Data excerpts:
- - - -

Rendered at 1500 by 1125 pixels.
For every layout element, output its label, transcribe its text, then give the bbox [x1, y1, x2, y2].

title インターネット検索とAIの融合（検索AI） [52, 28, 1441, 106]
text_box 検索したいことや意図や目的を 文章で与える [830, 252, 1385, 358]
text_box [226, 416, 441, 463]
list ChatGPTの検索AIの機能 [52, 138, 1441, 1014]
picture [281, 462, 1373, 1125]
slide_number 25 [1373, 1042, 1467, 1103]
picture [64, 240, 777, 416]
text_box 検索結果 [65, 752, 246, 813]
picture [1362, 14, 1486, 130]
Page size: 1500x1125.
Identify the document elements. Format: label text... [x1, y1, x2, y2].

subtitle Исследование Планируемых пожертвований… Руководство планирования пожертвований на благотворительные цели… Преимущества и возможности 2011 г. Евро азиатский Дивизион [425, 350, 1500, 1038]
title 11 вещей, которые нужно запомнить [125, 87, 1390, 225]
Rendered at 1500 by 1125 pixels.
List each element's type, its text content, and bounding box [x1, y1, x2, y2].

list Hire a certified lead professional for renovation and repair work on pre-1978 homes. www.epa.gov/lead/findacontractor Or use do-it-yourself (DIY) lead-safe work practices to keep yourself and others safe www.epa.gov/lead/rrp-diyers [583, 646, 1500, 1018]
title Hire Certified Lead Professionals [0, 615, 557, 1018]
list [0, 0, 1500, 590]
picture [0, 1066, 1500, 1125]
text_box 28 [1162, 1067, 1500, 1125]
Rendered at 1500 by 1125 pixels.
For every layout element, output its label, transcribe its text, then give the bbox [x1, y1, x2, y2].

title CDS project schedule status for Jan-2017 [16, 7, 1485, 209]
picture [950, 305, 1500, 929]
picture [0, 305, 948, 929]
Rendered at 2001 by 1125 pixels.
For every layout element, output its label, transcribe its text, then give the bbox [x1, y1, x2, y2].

- - - -

▸ Exercise prompt: Whatever appears in the data above is to be set down exactly.

▸ Exercise result:
Rendered at 1500 by 1125 pixels.
For every layout element, output its label, transcribe its text, then give the bbox [x1, y1, x2, y2].

title インターネット検索とAIの融合（検索AI） [52, 28, 1441, 106]
text_box 検索したいことや意図や目的を 文章で与える [830, 252, 1385, 358]
text_box [226, 416, 441, 463]
list ChatGPTの検索AIの機能 [52, 138, 1441, 1014]
picture [281, 462, 1373, 1125]
slide_number 25 [1373, 1042, 1467, 1103]
picture [64, 240, 777, 416]
text_box 検索結果 [65, 752, 246, 813]
picture [1362, 14, 1486, 130]
Page size: 1500x1125.
Identify the document elements. Format: label text... [x1, y1, x2, y2].

subtitle Исследование Планируемых пожертвований… Руководство планирования пожертвований на благотворительные цели… Преимущества и возможности 2011 г. Евро азиатский Дивизион [425, 350, 1500, 1038]
title 11 вещей, которые нужно запомнить [125, 87, 1390, 225]
Rendered at 1500 by 1125 pixels.
List each element's type, its text content, and bounding box [x1, y1, x2, y2].

list Hire a certified lead professional for renovation and repair work on pre-1978 homes. www.epa.gov/lead/findacontractor Or use do-it-yourself (DIY) lead-safe work practices to keep yourself and others safe www.epa.gov/lead/rrp-diyers [583, 646, 1500, 1018]
title Hire Certified Lead Professionals [0, 615, 557, 1018]
list [0, 0, 1500, 590]
picture [0, 1066, 1500, 1125]
text_box 28 [1162, 1067, 1500, 1125]
Rendered at 1500 by 1125 pixels.
For every layout element, output its label, transcribe its text, then give the bbox [x1, y1, x2, y2].

title CDS project schedule status for Jan-2017 [16, 7, 1485, 209]
picture [950, 305, 1500, 929]
picture [0, 305, 948, 929]
Rendered at 2001 by 1125 pixels.
For every layout element, output its label, transcribe its text, then give the bbox [x1, y1, x2, y2].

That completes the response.